In the news

• Robert Beavers, 67, the mayor of War, W.Va., who is facing drug possession and driving under the influence charges stemming from a traffic stop two days before the mayoral election, won another term in office, defeating challenger Grover Mahone by a vote of 123-40.

• Rawiri Waititi, an indigenous New Zealand lawmaker, was censured after being thrown out of Parliament for performing a Maori haka, a traditional dance or challenge accompanied by a chant, to protest what he called racist arguments during a floor debate on health care.

• John Bel Edwards, the governor of Louisiana, and other state officials, traveled to New Iberia to unveil a new historical marker in the hometown of former Gov. Kathleen Babineaux Blanco, who died in 2019, recognizing her as the state's first female governor.

• Glen Richter, 51, who pleaded guilty to kidnapping, sexually assaulting and then killing a 22-year-old Dallas woman as she went to celebrate her birthday with friends, was sentenced to life in prison, prosecutors said.

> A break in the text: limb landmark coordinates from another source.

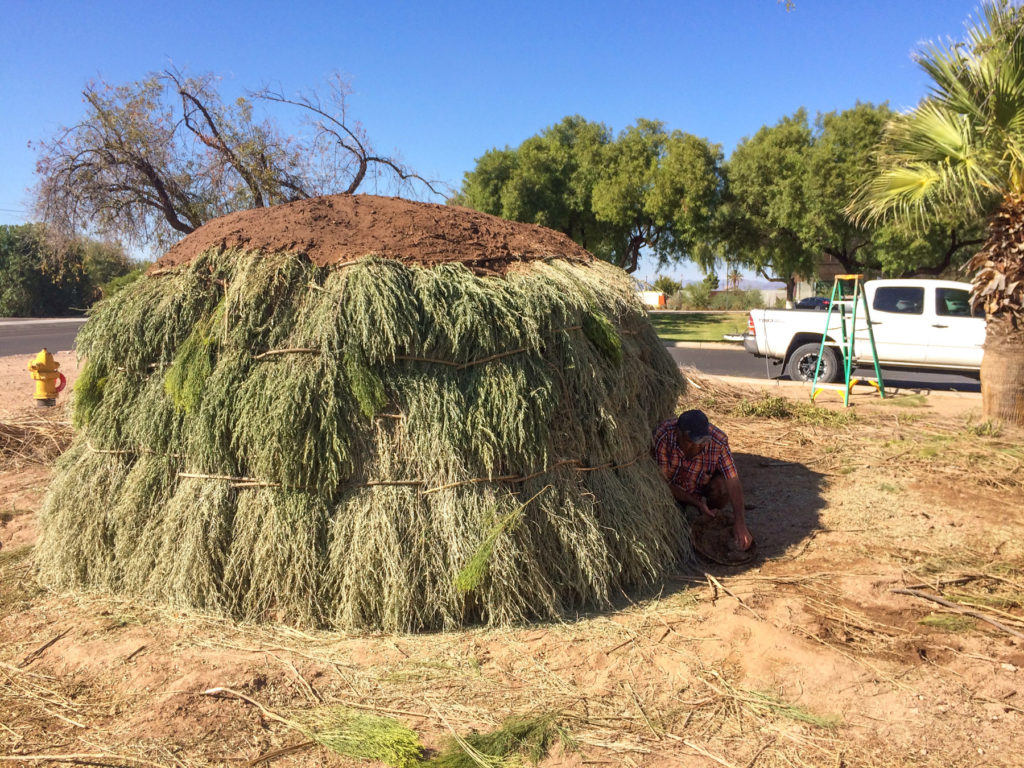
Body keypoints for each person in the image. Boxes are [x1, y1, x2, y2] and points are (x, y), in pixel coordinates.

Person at [652, 409, 753, 551]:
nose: (697, 446)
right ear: (678, 433)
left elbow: (733, 481)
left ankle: (711, 513)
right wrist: (696, 503)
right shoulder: (664, 435)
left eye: (702, 441)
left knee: (722, 487)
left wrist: (740, 523)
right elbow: (662, 483)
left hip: (700, 487)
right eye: (691, 442)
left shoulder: (718, 441)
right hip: (672, 490)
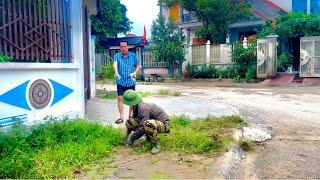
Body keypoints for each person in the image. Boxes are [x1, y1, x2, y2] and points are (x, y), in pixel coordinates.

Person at [122, 89, 170, 154]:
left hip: (163, 124)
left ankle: (156, 144)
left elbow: (143, 127)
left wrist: (133, 137)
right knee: (129, 122)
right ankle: (128, 137)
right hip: (153, 122)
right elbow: (135, 119)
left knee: (148, 124)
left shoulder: (143, 108)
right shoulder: (136, 106)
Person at [113, 40, 141, 124]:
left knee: (132, 99)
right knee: (120, 98)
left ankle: (130, 116)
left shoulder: (133, 56)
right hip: (121, 81)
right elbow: (115, 64)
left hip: (131, 81)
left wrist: (135, 73)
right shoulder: (117, 56)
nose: (123, 48)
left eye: (125, 46)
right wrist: (116, 72)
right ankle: (121, 117)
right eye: (121, 46)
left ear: (127, 47)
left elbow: (138, 66)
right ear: (120, 48)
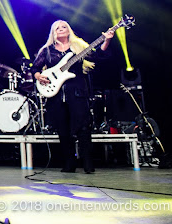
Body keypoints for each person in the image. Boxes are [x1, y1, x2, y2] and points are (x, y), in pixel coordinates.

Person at [31, 20, 114, 173]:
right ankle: (69, 163)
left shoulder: (78, 46)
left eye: (64, 27)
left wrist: (107, 39)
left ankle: (88, 163)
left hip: (77, 92)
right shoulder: (47, 51)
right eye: (57, 28)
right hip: (56, 95)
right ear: (53, 32)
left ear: (69, 30)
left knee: (83, 127)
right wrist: (38, 76)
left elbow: (97, 57)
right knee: (63, 129)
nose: (61, 29)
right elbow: (35, 67)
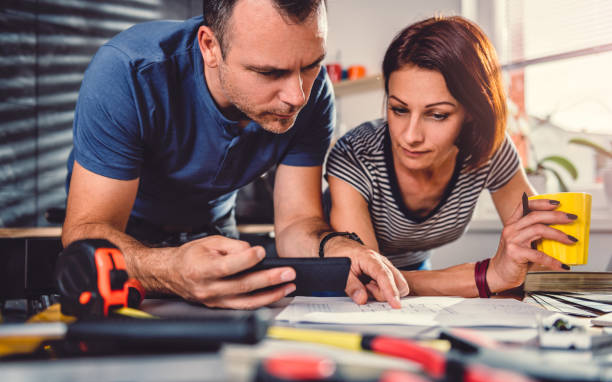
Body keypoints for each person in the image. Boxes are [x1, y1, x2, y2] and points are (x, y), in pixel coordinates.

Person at [62, 0, 409, 310]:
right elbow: (87, 231)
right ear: (210, 46)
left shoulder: (315, 95)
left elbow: (297, 224)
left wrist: (336, 249)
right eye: (269, 72)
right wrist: (168, 269)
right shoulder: (128, 72)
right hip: (129, 242)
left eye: (310, 65)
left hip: (214, 231)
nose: (297, 96)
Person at [325, 16, 577, 298]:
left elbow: (544, 260)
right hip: (335, 287)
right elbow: (371, 280)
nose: (410, 135)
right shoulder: (355, 154)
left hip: (423, 279)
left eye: (437, 115)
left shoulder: (489, 151)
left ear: (472, 111)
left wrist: (530, 258)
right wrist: (488, 275)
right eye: (399, 109)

• Markea Brown, 28, of Milwaukee, who pleaded guilty to shoplifting from a mall, no longer has to tell the management of any store she enters about the offense after the Wisconsin Court of Appeals ruled that it doesn't believe publicly shaming her "promotes rehabilitation."

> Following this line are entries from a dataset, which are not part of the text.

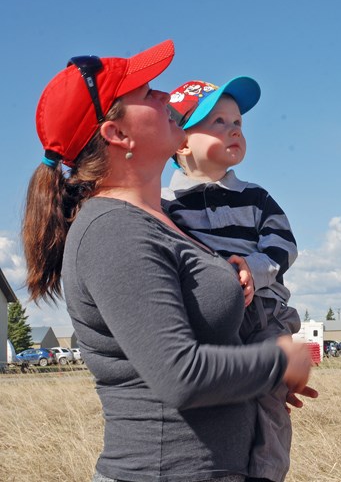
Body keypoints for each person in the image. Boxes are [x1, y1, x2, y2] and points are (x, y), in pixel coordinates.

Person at [22, 40, 316, 482]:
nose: (166, 96)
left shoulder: (163, 222)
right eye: (146, 93)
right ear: (118, 135)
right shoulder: (114, 231)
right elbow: (180, 375)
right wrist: (279, 360)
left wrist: (254, 380)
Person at [162, 78, 300, 482]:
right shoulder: (168, 205)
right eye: (217, 122)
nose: (234, 129)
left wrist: (253, 270)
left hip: (264, 313)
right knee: (227, 396)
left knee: (271, 399)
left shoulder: (256, 197)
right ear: (181, 142)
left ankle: (267, 474)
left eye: (237, 121)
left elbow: (283, 245)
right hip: (214, 320)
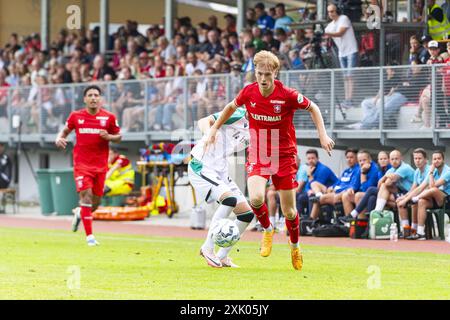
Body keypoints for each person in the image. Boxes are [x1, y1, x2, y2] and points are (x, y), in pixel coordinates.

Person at [204, 50, 335, 271]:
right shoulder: (249, 92)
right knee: (255, 198)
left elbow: (313, 107)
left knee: (290, 212)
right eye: (259, 73)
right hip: (259, 151)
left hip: (284, 154)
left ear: (275, 72)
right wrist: (214, 129)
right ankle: (267, 230)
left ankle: (295, 246)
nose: (263, 79)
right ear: (254, 71)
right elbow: (229, 108)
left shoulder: (288, 94)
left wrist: (322, 134)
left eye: (267, 74)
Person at [55, 85, 121, 246]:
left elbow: (119, 136)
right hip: (81, 165)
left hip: (100, 166)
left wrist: (109, 136)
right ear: (85, 99)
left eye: (96, 95)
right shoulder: (76, 116)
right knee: (86, 196)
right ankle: (90, 237)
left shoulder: (109, 117)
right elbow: (64, 132)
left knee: (96, 203)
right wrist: (59, 138)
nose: (93, 98)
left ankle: (79, 214)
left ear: (100, 99)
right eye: (90, 95)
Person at [189, 109, 253, 268]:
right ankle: (207, 247)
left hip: (220, 169)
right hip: (201, 164)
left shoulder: (259, 127)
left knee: (246, 214)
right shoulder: (239, 113)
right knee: (229, 200)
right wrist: (210, 132)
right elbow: (203, 120)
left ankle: (222, 256)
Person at [407, 150, 450, 240]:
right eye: (434, 159)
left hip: (446, 199)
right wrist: (431, 172)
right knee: (422, 202)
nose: (436, 161)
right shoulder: (433, 171)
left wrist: (430, 172)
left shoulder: (448, 171)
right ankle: (420, 233)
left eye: (439, 158)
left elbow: (433, 186)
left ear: (443, 160)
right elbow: (430, 186)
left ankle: (415, 198)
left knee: (433, 190)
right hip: (435, 197)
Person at [340, 150, 391, 222]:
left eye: (364, 160)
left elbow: (366, 189)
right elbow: (356, 185)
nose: (362, 162)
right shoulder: (361, 168)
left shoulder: (375, 169)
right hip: (372, 193)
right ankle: (349, 223)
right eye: (360, 161)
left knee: (359, 195)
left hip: (375, 193)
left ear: (370, 160)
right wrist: (352, 189)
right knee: (346, 195)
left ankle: (361, 222)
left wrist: (363, 173)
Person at [309, 148, 359, 221]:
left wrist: (336, 189)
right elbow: (338, 182)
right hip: (334, 191)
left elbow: (352, 186)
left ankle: (311, 221)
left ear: (356, 158)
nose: (349, 159)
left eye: (351, 157)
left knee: (318, 200)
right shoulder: (346, 171)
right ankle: (311, 221)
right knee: (314, 183)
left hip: (343, 193)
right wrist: (332, 187)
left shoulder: (357, 170)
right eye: (347, 157)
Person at [324, 3, 358, 109]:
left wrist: (327, 34)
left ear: (337, 11)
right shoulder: (329, 26)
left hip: (351, 50)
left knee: (350, 76)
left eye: (333, 11)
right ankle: (346, 99)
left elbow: (340, 33)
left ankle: (349, 100)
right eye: (329, 12)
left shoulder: (344, 18)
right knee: (345, 77)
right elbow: (326, 36)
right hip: (341, 53)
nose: (331, 13)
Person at [395, 148, 430, 236]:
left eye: (420, 158)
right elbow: (413, 188)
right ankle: (406, 229)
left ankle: (414, 229)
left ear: (425, 160)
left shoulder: (430, 170)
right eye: (415, 158)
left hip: (431, 197)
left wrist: (406, 199)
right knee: (400, 201)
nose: (417, 161)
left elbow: (421, 188)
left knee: (414, 201)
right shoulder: (417, 171)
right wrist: (404, 197)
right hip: (421, 195)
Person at [0, 143, 12, 213]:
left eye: (1, 147)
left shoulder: (6, 158)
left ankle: (2, 207)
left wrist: (8, 180)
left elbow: (8, 171)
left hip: (4, 181)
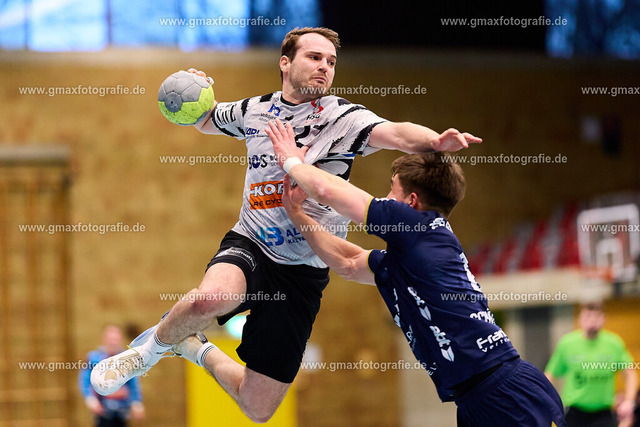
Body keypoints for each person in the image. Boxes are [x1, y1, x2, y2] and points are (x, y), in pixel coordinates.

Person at [91, 26, 481, 423]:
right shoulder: (254, 110)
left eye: (331, 61)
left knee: (258, 407)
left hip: (304, 271)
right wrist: (196, 93)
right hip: (252, 242)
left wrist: (434, 141)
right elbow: (206, 119)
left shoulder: (344, 117)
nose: (324, 67)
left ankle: (194, 347)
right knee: (209, 299)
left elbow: (396, 132)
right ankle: (144, 355)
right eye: (314, 57)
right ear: (285, 63)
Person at [263, 119, 567, 426]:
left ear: (411, 202)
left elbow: (326, 189)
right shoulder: (412, 254)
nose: (385, 199)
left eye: (391, 191)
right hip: (474, 399)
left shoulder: (417, 227)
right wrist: (297, 213)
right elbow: (349, 263)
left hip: (505, 393)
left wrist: (291, 161)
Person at [545, 302, 638, 427]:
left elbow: (631, 373)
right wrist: (548, 402)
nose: (592, 321)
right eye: (588, 316)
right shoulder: (567, 344)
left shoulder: (614, 343)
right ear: (580, 319)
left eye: (596, 316)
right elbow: (549, 375)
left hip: (603, 413)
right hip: (574, 411)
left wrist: (629, 401)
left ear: (603, 318)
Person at [79, 325, 144, 427]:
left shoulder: (128, 359)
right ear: (104, 339)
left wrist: (136, 402)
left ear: (120, 340)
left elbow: (133, 383)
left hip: (122, 411)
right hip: (103, 409)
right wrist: (90, 399)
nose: (113, 342)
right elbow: (85, 380)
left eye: (115, 339)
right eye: (110, 339)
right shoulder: (93, 358)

• Michael Fukuda, a Los Angeles FBI agent, said investigators used security video to identify three suspected gang members who were arrested in the armed robbery of a man whose $500,000 watch was taken from his wrist at gunpoint while he was eating lunch outdoors at a Beverly Hills restaurant.

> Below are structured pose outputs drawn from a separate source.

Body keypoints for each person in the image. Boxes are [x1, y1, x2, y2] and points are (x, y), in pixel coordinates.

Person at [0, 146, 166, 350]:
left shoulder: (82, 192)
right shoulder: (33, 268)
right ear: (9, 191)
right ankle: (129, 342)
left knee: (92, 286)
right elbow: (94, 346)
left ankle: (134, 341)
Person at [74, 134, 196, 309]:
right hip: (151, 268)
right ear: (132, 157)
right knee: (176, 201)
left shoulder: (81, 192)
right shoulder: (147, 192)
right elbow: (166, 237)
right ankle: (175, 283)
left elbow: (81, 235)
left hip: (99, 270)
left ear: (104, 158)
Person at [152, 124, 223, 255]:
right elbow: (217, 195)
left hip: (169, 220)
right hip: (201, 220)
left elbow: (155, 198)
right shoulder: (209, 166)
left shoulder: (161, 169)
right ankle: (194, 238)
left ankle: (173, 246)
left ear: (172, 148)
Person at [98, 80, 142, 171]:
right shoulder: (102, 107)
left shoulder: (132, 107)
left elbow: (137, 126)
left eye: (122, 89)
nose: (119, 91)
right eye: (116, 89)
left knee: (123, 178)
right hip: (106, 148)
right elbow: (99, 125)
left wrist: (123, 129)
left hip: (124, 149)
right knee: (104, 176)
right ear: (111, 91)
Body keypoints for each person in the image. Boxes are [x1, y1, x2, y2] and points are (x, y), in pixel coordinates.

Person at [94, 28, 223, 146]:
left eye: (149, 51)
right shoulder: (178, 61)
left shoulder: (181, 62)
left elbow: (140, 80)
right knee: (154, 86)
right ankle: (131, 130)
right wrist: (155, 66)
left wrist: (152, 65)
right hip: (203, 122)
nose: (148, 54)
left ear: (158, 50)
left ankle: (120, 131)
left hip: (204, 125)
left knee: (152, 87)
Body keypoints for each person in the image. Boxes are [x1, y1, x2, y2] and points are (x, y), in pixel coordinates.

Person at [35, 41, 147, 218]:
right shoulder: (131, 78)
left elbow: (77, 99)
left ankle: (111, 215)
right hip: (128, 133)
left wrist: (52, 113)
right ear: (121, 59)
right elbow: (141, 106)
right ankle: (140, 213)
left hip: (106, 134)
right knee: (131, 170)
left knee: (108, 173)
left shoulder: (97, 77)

• David Lacey, 67, the husband of former Los Angeles County District Attorney Jackie Lacey, will avoid jail time and instead enter a diversion program after he was charged with pointing a gun at Black Lives Matter members who demonstrated outside the couple's home last year.

• Karl Hampton, 63, and his wife, Deborah, 59, both of Franklin, Tenn., were arrested after being indicted on allegations that they defrauded an 85-year-old widow with dementia out of nearly $1.7 million, authorities said.

• Joshua Potvin, who resigned as police chief of Fryeburg, Maine, after being accused of faking a suspicious person report so he could skip out of a town board of selectmen meeting in 2020, had his law enforcement license revoked by a state oversight agency.